His favorite poem is Frank O’Hara’s “To the Harbormaster,” he said.
As for his own poetry, Bell said, “Your favorite poem is always the one you just wrote.”
Before accepting the position at Columbia University last fall, Bell said, he taught at various other places, including the University of Alabama and the University of Wisconsin.
In the long-run, he said he intends to continue teaching, and said he might like to return to the general area of the Midwest. He is currently working on a second book of poetry.
Bell said although he doesn’t expect to get rich off of writing poetry, he will continue to teach because he feels it is necessary to teach.

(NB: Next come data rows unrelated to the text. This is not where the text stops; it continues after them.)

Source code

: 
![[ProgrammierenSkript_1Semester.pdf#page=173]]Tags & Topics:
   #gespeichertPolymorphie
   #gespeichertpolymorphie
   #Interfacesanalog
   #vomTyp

“If I didn’t teach, I would know what I think about poetry,” he said. “Teaching and writing have a symbiotic relationship.”
“Even when you’re lecturing about other people’s poems, you’re teaching sort of secretly about your own,” he added. “Oftentimes I leave a good class feeling really charged up and I want to get home and write.”
The “supernatural” element of writing is something that Bell says makes him worry sometimes that he will run out of poems.
“A lot of poets tend to teach what they think about their own poetry, but I get superstitious about it,” he said.
“I think of a favorite couple of my poems, and I feel like I fell accidentally into this voice, and every time I sit down to write I think I could just fall as easily out of it,” he said.
“It does seem like magic sometimes,” he said.